II. – Le président du conseil départemental et le ministre chargé de l’autonomie veillent à l’accessibilité et la publicité de l’information relative à l’accueil familial et aux offres d’accueil familial dans chaque département.

Article 5

L’article L. 444‑2 du code de l’action sociale et des familles est ainsi modifié :

1° Au premier alinéa, après le mot : « chapitre », sont insérés les mots : « , y compris les accueillants familiaux remplaçants, » ;

2° Il est ajouté un alinéa ainsi rédigé :

« 19° Au revenu de remplacement prévu au chapitre Ier du titre II du livre IV de la cinquième partie consacré à l’indemnisation des travailleurs privés d’emploi et mentionné notamment à l’article L. 5421‑2, en cas d’absence de personne à accueillir. »

Article 6

L’article L. 441‑2, est complété par un alinéa ainsi rédigé :

« La séparation d’un couple d’accueillants familiaux ne constitue un motif de retrait de l’agrément que si aucun des deux membres du couple ne conserve le logement pour lequel l’agrément a été accordé. Sauf exception, l’agrément est maintenu pour le membre du couple qui conserve la propriété ou, à défaut, l’usage du logement utilisé pour l’accueil familial. »

Article 7

Dans un délai de trois ans à compter de la promulgation de la présente loi, le Gouvernement remet au Parlement un rapport sur les réalités du recours aux accueillants familiaux et les pistes d’amélioration éventuelles.

Article 8

I. – La perte de recettes pour l’État est compensée à due concurrence par la création d’une taxe additionnelle à l’accise sur les tabacs prévue au chapitre IV du titre Ier du livre III du code des impositions sur les biens et services.

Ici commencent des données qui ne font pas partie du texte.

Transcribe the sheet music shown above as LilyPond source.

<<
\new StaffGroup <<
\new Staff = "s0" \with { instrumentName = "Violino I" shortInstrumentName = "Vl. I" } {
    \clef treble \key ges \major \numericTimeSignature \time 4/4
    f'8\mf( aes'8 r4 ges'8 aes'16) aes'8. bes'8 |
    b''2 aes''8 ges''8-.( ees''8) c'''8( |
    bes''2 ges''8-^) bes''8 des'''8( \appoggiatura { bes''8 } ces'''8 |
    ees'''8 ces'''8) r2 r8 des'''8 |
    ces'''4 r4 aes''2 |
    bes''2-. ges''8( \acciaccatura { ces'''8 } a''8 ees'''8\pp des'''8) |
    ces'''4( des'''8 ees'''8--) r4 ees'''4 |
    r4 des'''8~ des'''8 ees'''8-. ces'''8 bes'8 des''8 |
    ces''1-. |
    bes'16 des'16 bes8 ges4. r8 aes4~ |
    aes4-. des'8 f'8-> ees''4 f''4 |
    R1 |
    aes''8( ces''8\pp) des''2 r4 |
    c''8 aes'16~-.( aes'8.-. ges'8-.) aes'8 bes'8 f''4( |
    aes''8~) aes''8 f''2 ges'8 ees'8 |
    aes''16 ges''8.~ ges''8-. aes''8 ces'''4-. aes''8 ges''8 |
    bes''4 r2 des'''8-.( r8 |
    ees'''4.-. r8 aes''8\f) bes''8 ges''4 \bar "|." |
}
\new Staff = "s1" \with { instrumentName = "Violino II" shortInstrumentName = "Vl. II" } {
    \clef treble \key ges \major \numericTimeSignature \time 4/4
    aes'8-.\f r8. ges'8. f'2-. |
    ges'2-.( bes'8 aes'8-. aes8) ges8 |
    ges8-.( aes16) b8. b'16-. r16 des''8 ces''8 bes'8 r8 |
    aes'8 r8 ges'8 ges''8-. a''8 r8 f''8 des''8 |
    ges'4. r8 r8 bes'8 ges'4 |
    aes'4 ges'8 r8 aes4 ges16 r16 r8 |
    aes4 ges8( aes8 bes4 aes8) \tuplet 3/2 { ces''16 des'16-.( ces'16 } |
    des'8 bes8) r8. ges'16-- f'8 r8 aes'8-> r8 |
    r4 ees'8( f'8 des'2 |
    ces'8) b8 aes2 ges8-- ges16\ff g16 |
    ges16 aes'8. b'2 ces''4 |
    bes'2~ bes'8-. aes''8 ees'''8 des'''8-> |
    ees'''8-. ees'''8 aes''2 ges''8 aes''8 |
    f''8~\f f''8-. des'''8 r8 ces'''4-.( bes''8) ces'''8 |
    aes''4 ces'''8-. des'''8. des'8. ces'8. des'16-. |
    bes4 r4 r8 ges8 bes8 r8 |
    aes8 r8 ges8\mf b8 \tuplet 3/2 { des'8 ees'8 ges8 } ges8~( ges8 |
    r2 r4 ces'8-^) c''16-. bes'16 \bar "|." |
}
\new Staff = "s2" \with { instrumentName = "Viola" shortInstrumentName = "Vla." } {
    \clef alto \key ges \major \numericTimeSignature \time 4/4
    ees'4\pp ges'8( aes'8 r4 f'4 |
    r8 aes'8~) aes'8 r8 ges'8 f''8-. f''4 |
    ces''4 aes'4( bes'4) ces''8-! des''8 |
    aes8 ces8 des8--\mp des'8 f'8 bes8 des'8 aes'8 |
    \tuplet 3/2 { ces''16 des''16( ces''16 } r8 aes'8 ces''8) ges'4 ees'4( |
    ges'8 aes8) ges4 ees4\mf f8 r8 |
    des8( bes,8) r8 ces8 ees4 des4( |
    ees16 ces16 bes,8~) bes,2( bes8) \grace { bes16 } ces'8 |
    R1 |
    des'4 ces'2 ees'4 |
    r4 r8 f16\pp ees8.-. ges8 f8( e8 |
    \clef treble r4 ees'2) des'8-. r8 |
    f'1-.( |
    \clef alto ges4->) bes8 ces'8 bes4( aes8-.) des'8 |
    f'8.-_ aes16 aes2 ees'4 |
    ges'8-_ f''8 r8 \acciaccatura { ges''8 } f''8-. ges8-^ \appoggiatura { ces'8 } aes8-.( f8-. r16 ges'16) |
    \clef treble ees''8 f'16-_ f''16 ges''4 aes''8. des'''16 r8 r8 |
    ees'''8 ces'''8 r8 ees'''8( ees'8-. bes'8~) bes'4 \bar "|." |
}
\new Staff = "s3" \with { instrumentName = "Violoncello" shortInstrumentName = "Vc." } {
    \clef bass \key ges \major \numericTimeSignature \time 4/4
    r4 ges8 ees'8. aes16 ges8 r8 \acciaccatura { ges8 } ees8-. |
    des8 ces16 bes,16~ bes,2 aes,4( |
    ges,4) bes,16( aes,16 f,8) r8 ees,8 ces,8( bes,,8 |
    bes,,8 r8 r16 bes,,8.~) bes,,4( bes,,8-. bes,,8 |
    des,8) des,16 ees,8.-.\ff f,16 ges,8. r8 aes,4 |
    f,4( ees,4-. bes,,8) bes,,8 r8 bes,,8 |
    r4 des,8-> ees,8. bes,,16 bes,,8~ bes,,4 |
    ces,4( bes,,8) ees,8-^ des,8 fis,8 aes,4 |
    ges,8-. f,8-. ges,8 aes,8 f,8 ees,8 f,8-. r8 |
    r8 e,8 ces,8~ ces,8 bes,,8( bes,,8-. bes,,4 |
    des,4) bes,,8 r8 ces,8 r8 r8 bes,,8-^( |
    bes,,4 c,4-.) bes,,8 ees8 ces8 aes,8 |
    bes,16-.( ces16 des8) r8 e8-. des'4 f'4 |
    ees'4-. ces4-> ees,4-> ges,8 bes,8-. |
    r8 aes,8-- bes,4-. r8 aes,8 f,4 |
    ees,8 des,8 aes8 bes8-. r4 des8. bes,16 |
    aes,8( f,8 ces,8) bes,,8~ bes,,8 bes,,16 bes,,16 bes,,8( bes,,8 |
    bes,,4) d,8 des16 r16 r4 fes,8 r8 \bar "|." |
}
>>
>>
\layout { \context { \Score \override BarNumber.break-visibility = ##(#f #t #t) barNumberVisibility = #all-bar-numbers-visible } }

II. – La charge pour l’État est compensée à due concurrence par la création d’une taxe additionnelle à l’accise sur les tabacs prévue au chapitre IV du titre Ier du livre III du code des impositions sur les biens et services et par la création de taxes additionnelles aux contributions mentionnées aux articles 1613 ter et 1613 quater du code général des impôts.

III. – La charge pour les collectivités territoriales est compensée, à due concurrence, par la majoration de la dotation globale de fonctionnement et, corrélativement pour l’État, par la création d’une taxe additionnelle à l’accise sur les tabacs prévue au chapitre IV du titre Ier du livre III du code des impositions sur les biens et services.

IV. – La charge pour les organismes de sécurité sociale est compensée à due concurrence par la majoration de l’accise sur les tabacs prévue au chapitre IV du titre Ier du livre III du code des impositions sur les biens et services.